# Nolax And Non Reo Devices



## BhavZ (9/4/14)

I was wondering, can nolax be used on non reo devices? Such as other mech mods and digimods?

If so where could one get locally and how should it be applied and how often should it be applied?


----------



## johan (9/4/14)

BhavZ said:


> I was wondering, can nolax be used on non reo devices? Such as other mech mods and digimods?
> 
> If so where could one get locally and how should it be applied and how often should it be applied?



Yes you can, it is an anti-oxidant paste/compound, assisting in the prevention of oxidation. Noalox is just an American brand name for anti-oxidant paste/compound.
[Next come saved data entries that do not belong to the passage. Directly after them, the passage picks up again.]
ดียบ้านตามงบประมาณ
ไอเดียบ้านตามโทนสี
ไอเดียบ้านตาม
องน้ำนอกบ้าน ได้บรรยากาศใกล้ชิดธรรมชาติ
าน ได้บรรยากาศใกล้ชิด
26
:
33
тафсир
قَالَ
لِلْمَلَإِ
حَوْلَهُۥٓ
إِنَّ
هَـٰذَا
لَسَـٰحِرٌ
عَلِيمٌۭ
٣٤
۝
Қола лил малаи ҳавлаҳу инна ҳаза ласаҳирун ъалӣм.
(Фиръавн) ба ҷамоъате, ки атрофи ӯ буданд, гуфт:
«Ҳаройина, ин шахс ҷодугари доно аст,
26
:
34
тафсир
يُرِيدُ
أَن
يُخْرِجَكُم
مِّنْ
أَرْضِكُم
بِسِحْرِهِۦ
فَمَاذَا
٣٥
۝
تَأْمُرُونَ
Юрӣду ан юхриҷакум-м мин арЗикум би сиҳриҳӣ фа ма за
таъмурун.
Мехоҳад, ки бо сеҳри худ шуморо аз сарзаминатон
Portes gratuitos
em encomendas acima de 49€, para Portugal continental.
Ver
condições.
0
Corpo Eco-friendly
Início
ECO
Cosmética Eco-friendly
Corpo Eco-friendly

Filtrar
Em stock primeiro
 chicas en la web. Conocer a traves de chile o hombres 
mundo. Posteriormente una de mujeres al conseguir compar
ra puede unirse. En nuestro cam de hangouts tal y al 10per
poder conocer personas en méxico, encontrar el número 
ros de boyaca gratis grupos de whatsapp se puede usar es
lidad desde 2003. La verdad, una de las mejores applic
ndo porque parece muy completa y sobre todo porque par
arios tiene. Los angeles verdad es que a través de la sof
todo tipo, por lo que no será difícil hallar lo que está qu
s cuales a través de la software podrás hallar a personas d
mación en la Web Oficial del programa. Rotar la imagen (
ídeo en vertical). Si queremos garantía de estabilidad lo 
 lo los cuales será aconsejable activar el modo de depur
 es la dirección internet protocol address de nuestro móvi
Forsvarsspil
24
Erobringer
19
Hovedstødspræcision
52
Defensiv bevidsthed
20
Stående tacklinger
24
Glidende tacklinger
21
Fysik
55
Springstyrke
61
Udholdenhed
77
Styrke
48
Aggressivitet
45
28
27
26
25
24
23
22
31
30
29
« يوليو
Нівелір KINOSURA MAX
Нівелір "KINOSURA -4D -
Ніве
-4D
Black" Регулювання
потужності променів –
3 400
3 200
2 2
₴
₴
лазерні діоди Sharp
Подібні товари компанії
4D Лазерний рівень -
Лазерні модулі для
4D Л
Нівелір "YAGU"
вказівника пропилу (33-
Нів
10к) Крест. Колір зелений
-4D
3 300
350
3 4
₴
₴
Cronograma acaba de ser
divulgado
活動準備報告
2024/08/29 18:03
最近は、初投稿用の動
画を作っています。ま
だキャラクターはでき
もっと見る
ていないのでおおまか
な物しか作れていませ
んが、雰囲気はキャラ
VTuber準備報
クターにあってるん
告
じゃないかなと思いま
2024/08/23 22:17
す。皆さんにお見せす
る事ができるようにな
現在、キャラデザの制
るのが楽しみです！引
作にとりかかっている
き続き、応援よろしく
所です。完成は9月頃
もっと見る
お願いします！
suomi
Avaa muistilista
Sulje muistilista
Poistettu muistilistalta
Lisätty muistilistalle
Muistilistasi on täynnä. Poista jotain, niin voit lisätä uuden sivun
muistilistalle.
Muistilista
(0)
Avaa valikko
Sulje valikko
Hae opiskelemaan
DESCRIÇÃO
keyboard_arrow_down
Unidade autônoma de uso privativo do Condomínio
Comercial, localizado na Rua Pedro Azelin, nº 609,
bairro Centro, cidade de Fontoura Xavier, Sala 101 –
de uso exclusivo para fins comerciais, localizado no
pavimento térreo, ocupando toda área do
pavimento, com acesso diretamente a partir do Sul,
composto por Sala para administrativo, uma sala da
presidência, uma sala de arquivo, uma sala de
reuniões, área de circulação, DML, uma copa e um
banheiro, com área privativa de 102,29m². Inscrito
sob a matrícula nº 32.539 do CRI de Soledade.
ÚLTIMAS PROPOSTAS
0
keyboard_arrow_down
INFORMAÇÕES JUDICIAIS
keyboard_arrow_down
The petrol heads on this forum will be able to tell us what similar products are available locally at places like Midas etc, as it is used on i.e car battery connectors.


----------



## BhavZ (9/4/14)

johan said:


> Yes you can, it is an anti-oxidant paste/compound, assisting in the prevention of oxidation. Noalox is just an American brand name for anti-oxidant paste/compound. The petrol heads on this forum will be able to tell us what similar products are available locally at places like Midas etc, as it is used on i.e car battery connectors.


Perfect, thanks!


----------



## Gazzacpt (9/4/14)

Something like copper grease?

Sent from my GT-I9190 using Tapatalk


----------



## johan (9/4/14)

I prefer not to use it, the energy transfer will still be better if all screw and battery connections are kept clean on a regular basis. I will only use something like an anti-oxidant paste/compound if I'm going to store away my gear for long periods of time, especially on bare copper stuff that easily oxidizes.


----------



## Gazzacpt (9/4/14)

johan said:


> I prefer not to use it, the energy transfer will still be better if all screw and battery connections are kept clean on a regular basis. I will only use something like an anti-oxidant paste/compound if I'm going to store away my gear for long periods of time, especially on bare copper stuff that easily oxidizes.


So a good scrub and polish and some 800 grit sand paper on the contacts and you good to go? Don't know if I'm keen on sanding coated contacts. Steelwool and oil maybe to clean those?

Sent from my GT-I9190 using Tapatalk


----------



## johan (9/4/14)

@Gazzacpt if you clean it regularly, no need for sandpaper - most contacts are silver plated anyhow. Just use ordinary dish washing soap + warm water, rinse and dry.

Reactions: Like 1 | Useful 1


----------